[Assignment]
From the first line of the entries through the line containing "right hip: (53, 178)", output everything exactly except the pictures.

....

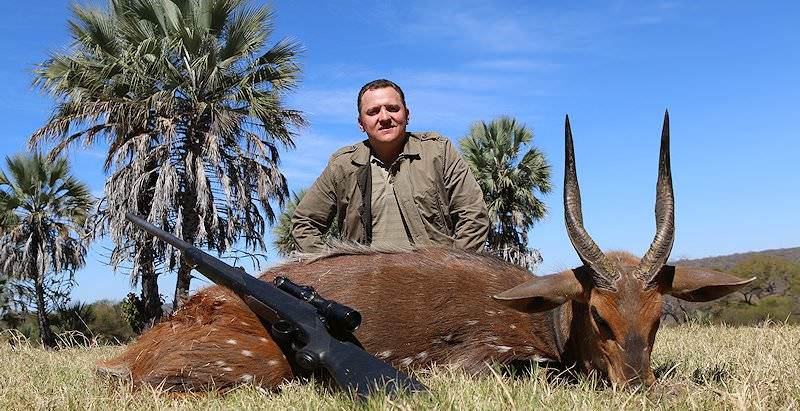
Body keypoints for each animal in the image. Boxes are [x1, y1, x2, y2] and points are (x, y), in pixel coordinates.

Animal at [97, 112, 752, 392]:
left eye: (659, 317)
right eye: (598, 315)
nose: (638, 388)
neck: (544, 323)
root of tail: (129, 354)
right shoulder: (477, 357)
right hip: (257, 364)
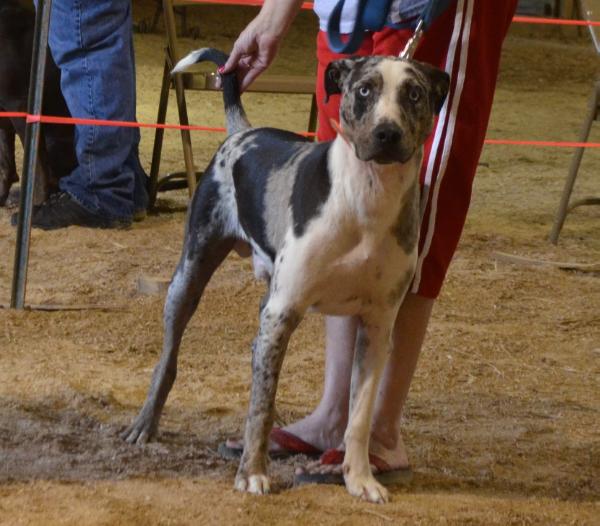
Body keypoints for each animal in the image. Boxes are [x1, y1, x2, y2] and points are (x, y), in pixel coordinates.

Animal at [122, 47, 448, 506]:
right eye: (364, 90)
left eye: (414, 94)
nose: (387, 133)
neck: (366, 198)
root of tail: (243, 131)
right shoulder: (283, 313)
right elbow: (261, 407)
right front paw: (252, 475)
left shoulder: (377, 325)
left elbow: (359, 417)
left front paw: (359, 478)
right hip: (189, 277)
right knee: (168, 360)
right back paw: (145, 424)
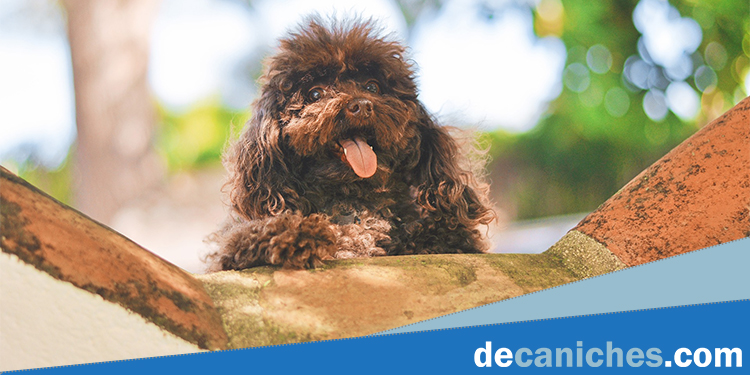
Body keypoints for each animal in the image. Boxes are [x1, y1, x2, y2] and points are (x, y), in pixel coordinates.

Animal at [209, 17, 496, 270]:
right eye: (315, 93)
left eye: (373, 87)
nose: (362, 105)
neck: (352, 203)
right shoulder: (228, 251)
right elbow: (249, 235)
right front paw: (299, 233)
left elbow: (448, 235)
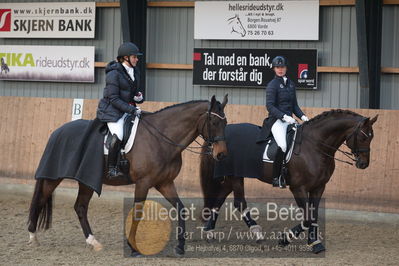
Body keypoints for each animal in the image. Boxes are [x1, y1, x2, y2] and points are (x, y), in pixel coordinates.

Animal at [27, 95, 228, 256]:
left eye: (225, 124)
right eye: (214, 122)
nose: (221, 155)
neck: (161, 138)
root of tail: (57, 131)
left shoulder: (165, 183)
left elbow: (181, 209)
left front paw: (180, 246)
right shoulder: (143, 182)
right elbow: (137, 213)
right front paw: (133, 247)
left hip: (86, 180)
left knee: (80, 207)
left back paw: (93, 242)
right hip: (53, 178)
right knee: (40, 200)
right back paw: (32, 237)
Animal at [200, 108, 378, 254]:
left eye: (372, 137)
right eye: (363, 137)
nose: (363, 164)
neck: (314, 146)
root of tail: (221, 136)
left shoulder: (318, 187)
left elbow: (313, 215)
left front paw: (315, 243)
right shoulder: (298, 187)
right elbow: (307, 217)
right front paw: (285, 238)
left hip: (234, 175)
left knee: (221, 198)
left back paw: (209, 232)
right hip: (235, 175)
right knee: (239, 203)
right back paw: (256, 233)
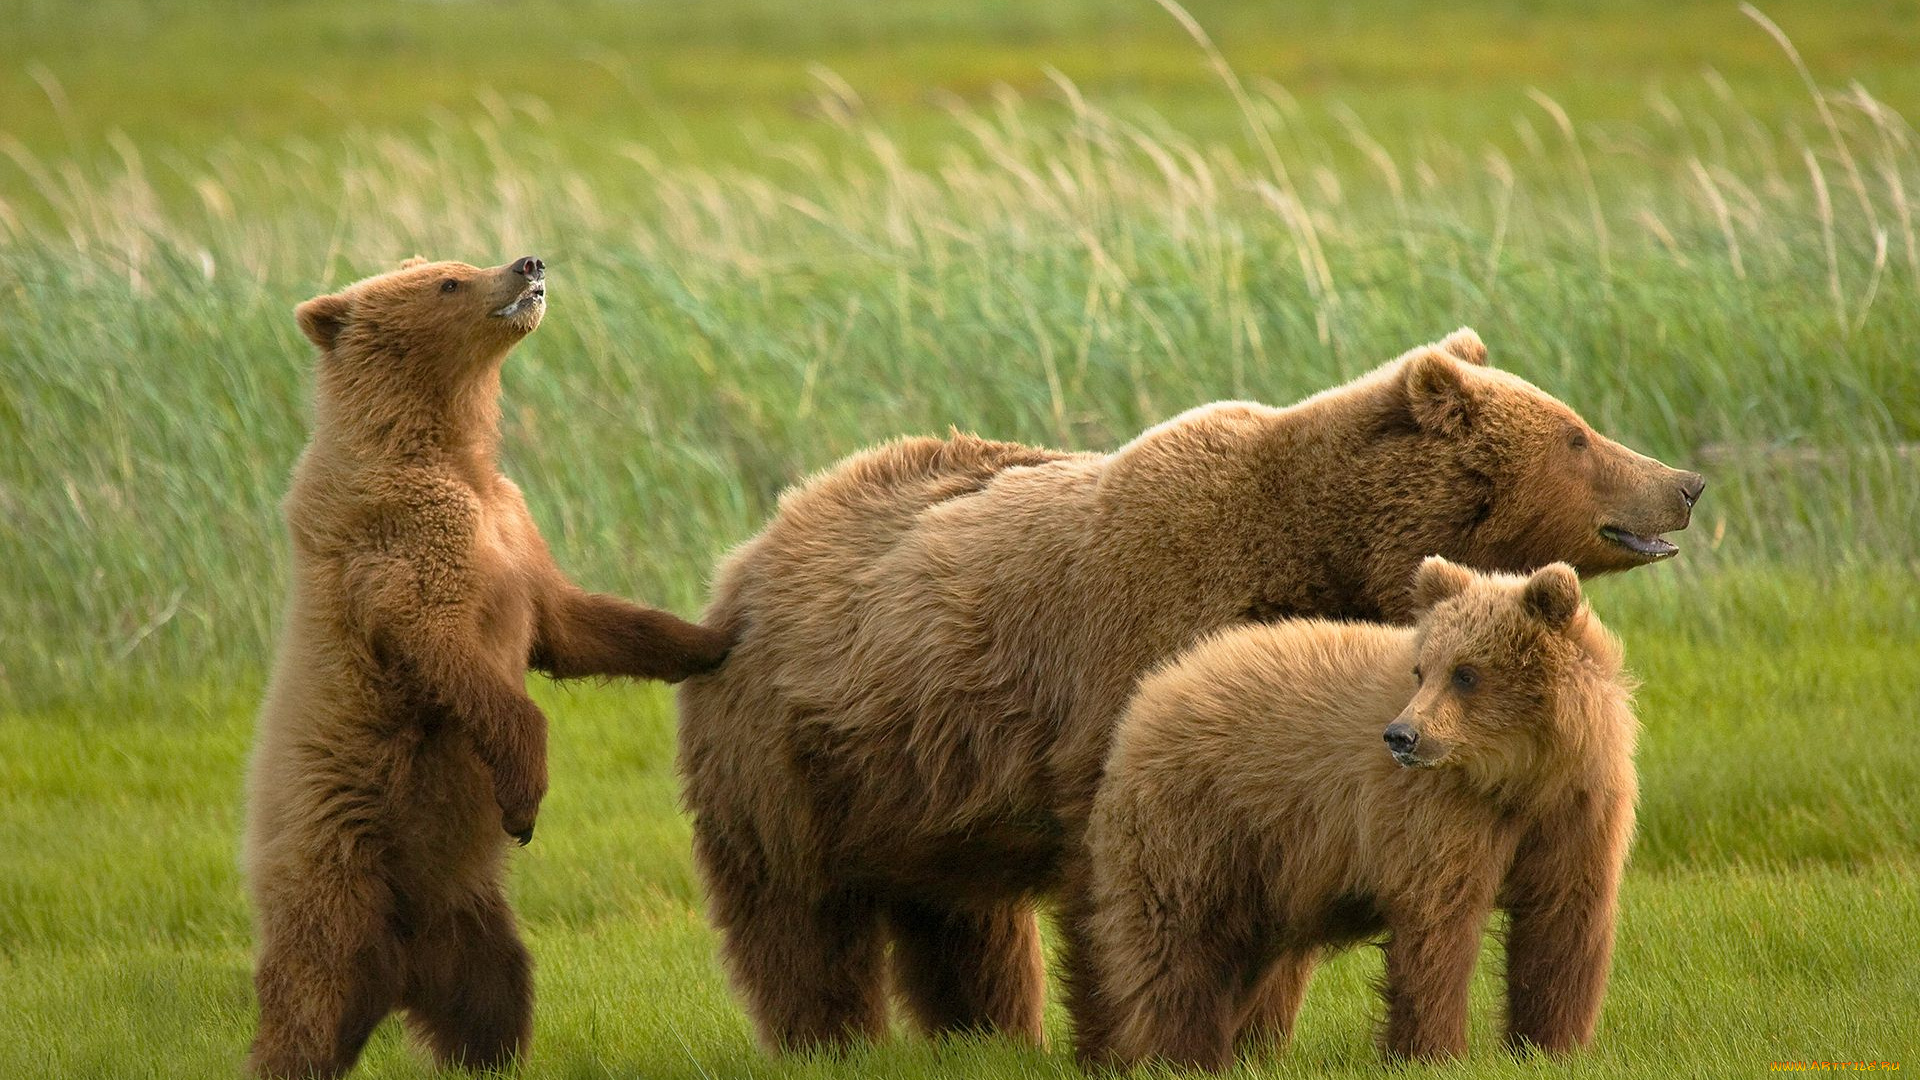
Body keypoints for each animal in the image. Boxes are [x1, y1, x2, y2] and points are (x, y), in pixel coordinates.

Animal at [675, 330, 1697, 1053]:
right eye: (1576, 435)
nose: (1684, 482)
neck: (1319, 553)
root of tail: (749, 554)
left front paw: (1255, 1030)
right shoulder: (1135, 661)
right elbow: (1122, 880)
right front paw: (1128, 1040)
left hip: (926, 787)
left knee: (960, 914)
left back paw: (986, 1032)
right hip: (790, 758)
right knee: (797, 912)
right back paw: (825, 1038)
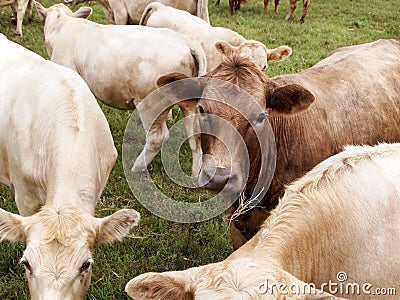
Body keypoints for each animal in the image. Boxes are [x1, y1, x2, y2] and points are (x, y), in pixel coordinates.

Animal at [35, 1, 206, 176]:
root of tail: (187, 44)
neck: (62, 26)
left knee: (157, 138)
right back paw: (195, 174)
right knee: (195, 134)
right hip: (188, 102)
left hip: (151, 104)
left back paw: (137, 167)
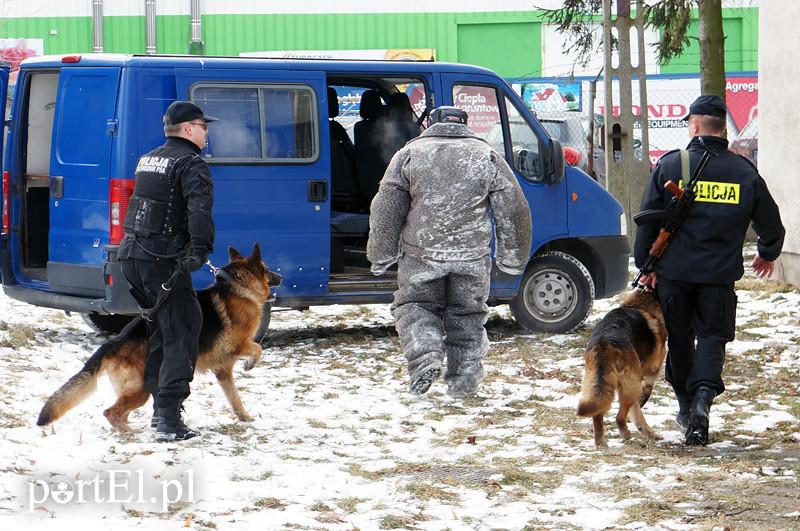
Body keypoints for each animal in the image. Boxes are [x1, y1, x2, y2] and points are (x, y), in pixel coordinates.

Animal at [36, 245, 282, 432]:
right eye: (267, 269)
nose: (281, 276)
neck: (239, 288)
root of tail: (113, 343)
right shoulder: (236, 344)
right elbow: (257, 349)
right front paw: (250, 364)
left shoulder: (223, 370)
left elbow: (234, 398)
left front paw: (244, 417)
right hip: (140, 389)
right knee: (111, 412)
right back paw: (130, 433)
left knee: (119, 413)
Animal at [580, 290, 664, 448]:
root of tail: (605, 344)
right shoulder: (653, 368)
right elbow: (647, 389)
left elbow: (636, 411)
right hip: (629, 386)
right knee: (619, 417)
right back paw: (625, 434)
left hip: (599, 385)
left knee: (598, 414)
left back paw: (601, 443)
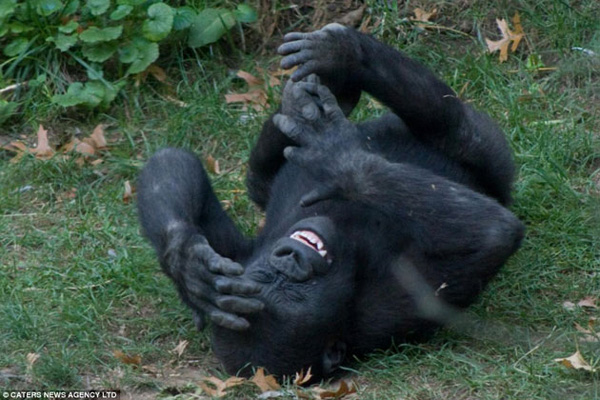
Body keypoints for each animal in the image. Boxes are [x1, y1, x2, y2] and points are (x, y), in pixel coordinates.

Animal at [138, 23, 524, 380]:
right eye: (287, 289)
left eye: (268, 276)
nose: (291, 259)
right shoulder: (399, 301)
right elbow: (493, 234)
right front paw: (339, 156)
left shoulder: (235, 255)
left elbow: (170, 162)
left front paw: (189, 265)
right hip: (490, 150)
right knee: (454, 126)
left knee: (259, 179)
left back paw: (339, 61)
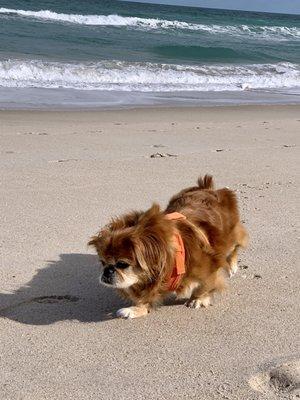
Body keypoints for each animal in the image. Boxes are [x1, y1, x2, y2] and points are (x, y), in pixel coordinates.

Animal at [89, 174, 248, 318]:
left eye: (122, 264)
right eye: (102, 262)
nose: (107, 271)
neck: (171, 257)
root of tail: (207, 188)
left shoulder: (211, 266)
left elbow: (206, 285)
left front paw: (198, 299)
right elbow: (146, 299)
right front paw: (136, 309)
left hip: (231, 236)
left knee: (235, 247)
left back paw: (232, 266)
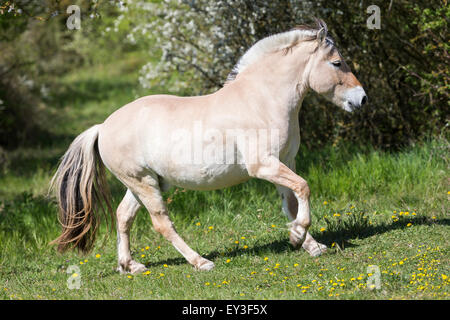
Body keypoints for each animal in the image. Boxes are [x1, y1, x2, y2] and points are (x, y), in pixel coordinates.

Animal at [51, 20, 368, 274]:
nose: (362, 99)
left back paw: (130, 266)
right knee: (161, 224)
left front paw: (310, 245)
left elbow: (291, 201)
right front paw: (297, 235)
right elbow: (304, 187)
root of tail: (102, 127)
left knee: (123, 216)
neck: (261, 100)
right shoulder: (264, 165)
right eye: (337, 63)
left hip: (145, 183)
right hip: (143, 183)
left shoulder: (284, 162)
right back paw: (200, 262)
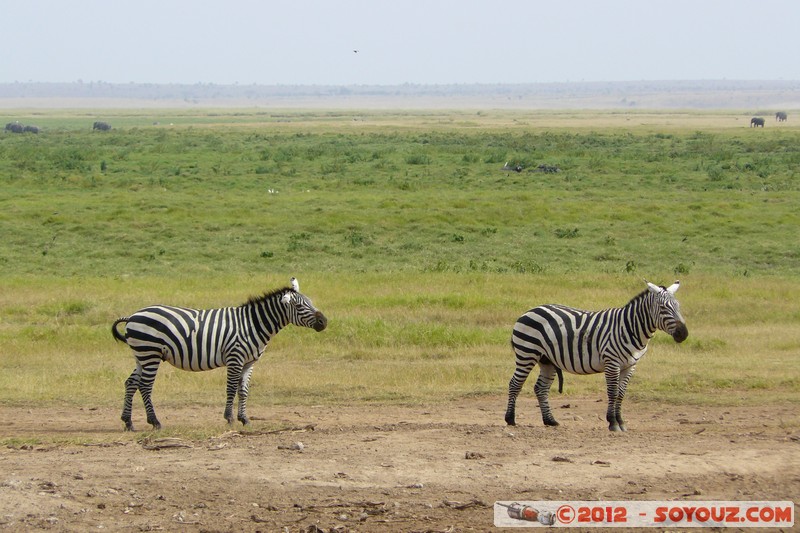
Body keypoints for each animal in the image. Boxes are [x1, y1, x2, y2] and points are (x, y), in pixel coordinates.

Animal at [111, 276, 326, 430]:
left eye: (310, 302)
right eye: (299, 306)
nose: (324, 322)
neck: (252, 324)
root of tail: (133, 316)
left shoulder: (249, 362)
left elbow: (243, 390)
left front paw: (244, 419)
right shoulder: (235, 357)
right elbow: (231, 388)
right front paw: (229, 418)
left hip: (141, 356)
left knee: (131, 383)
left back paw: (128, 422)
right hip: (150, 354)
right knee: (145, 386)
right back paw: (155, 422)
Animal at [506, 280, 688, 430]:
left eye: (678, 306)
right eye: (663, 308)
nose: (683, 334)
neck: (630, 327)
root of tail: (530, 310)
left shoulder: (630, 365)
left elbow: (621, 393)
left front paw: (621, 421)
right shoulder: (612, 362)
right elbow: (613, 392)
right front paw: (613, 422)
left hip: (547, 360)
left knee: (541, 388)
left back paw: (550, 420)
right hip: (527, 353)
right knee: (515, 383)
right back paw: (510, 419)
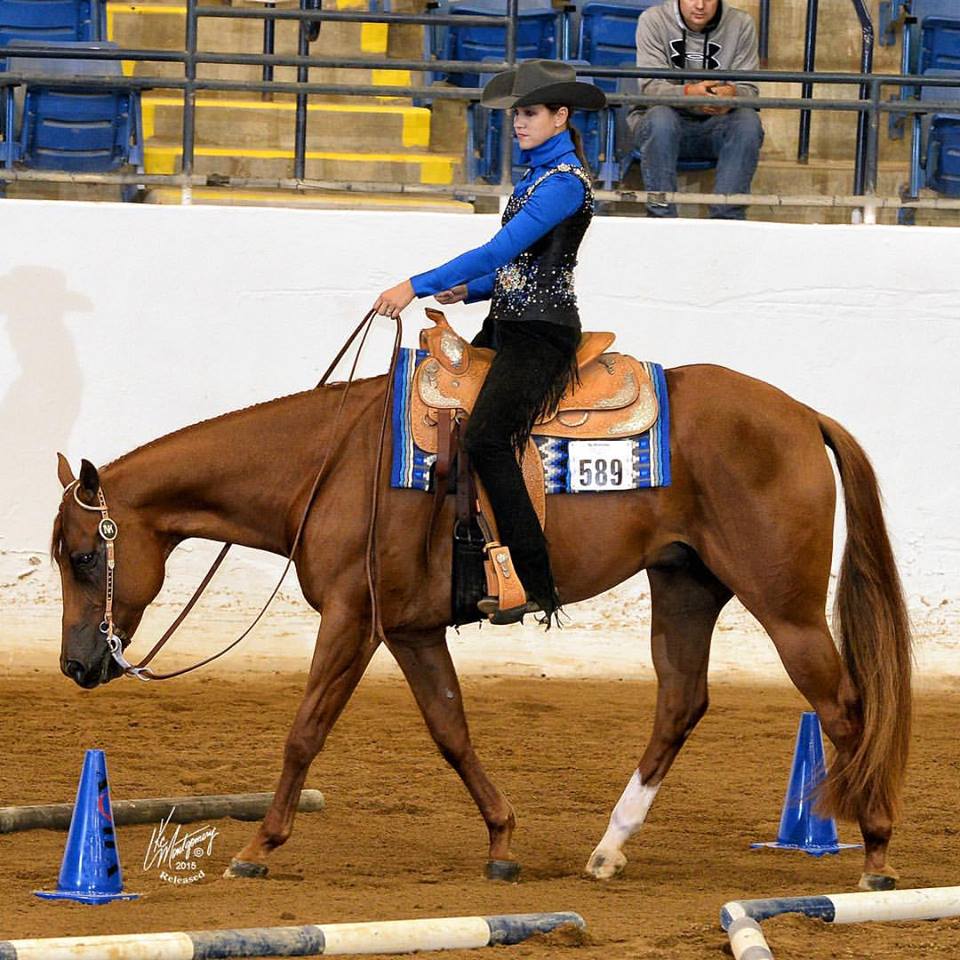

....

[Answer to this exercise]
Body keypoints for each animal in the image. Boxes are [x1, y1, x2, y2] and points are (x, y), in pixel coordinates.

Animal at [97, 112, 752, 392]:
left eye: (659, 317)
right eye: (598, 315)
nose: (638, 388)
neck: (544, 323)
root of tail: (129, 354)
right shoulder: (477, 357)
right hip: (257, 364)
Body keypoints for each animal in the image. Boxes are [x1, y1, x2, y2] and points are (x, y), in pixel coordinates.

Animal at [122, 47, 448, 506]:
right eye: (364, 90)
left eye: (414, 94)
nose: (387, 133)
neck: (366, 198)
root of tail: (243, 131)
right shoulder: (283, 313)
right elbow: (261, 407)
right front paw: (252, 475)
left shoulder: (377, 325)
left elbow: (359, 417)
left front paw: (359, 478)
right hip: (189, 277)
right knee: (168, 360)
right back paw: (145, 424)
Body keypoints for each animal in the image. Boxes are [x1, y1, x2, y2] and points are (x, y), in pixel coordinates.

Animal at [209, 17, 496, 270]:
right eye: (315, 93)
left eye: (373, 87)
nose: (362, 105)
neck: (352, 203)
right shoulder: (228, 251)
right elbow: (249, 235)
right front paw: (299, 233)
left elbow: (448, 235)
Body keypoints for each animal in the image. Boxes are [x1, y1, x2, y2] and points are (x, y), in pixel coordinates.

Animal at [27, 95, 228, 256]:
left eye: (225, 124)
right eye: (214, 122)
nose: (221, 155)
neck: (161, 138)
root of tail: (57, 131)
left shoulder: (165, 183)
left elbow: (181, 209)
left front paw: (180, 246)
right shoulder: (143, 182)
right elbow: (137, 213)
right front paw: (133, 247)
left hip: (86, 180)
left knee: (80, 207)
left back paw: (93, 242)
right hip: (53, 178)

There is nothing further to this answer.